> Records for this task:
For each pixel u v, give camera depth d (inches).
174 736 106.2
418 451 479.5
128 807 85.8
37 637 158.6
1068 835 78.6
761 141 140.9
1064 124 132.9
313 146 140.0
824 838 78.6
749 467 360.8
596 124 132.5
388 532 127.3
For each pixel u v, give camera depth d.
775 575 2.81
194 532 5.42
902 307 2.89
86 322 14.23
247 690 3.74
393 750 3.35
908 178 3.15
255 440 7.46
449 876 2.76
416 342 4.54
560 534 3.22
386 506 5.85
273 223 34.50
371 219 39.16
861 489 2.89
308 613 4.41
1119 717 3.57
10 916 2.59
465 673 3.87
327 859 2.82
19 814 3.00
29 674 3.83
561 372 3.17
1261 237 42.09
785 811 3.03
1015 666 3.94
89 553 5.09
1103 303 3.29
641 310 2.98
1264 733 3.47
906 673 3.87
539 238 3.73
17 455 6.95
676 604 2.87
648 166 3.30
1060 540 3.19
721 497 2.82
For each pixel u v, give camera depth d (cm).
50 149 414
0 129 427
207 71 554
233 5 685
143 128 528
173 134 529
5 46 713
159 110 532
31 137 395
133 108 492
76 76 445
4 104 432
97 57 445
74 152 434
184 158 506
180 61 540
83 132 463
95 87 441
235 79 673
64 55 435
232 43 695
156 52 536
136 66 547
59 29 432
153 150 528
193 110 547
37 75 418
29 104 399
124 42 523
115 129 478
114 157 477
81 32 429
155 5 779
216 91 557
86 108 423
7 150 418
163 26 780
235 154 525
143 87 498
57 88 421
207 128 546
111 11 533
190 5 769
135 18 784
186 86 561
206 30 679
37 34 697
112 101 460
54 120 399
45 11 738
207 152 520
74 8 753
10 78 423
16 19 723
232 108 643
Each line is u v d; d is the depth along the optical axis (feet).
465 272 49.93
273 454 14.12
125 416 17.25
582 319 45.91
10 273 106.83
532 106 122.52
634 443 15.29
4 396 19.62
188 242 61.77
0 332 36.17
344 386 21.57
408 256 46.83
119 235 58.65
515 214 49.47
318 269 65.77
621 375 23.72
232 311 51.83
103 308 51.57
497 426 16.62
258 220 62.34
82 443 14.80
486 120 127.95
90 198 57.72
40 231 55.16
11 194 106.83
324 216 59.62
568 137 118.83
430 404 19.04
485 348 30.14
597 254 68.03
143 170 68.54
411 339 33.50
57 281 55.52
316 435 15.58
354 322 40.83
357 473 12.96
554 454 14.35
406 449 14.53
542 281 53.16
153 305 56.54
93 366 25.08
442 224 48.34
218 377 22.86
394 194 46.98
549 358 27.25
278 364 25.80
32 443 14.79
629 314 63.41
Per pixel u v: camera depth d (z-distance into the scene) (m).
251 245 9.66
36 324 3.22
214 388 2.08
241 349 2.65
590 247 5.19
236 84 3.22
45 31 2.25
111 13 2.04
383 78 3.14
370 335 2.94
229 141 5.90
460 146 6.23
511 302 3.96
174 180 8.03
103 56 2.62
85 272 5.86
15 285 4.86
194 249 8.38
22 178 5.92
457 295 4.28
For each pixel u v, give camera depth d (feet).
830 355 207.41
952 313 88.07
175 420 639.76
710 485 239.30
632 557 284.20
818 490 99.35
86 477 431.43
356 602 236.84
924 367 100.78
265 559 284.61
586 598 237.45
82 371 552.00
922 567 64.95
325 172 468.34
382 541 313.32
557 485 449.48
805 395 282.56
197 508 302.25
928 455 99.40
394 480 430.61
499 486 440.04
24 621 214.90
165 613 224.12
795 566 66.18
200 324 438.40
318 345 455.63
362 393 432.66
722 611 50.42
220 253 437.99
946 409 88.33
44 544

> Instructions to follow: What lines of the listing contain the word "give"? Copy them all.

> Completed exercise:
For each pixel u v, give camera depth d (inches).
For each pixel u v, give camera depth d.
For each pixel u v, give camera depth d (cm).
For each pixel u v, give camera depth d (feet).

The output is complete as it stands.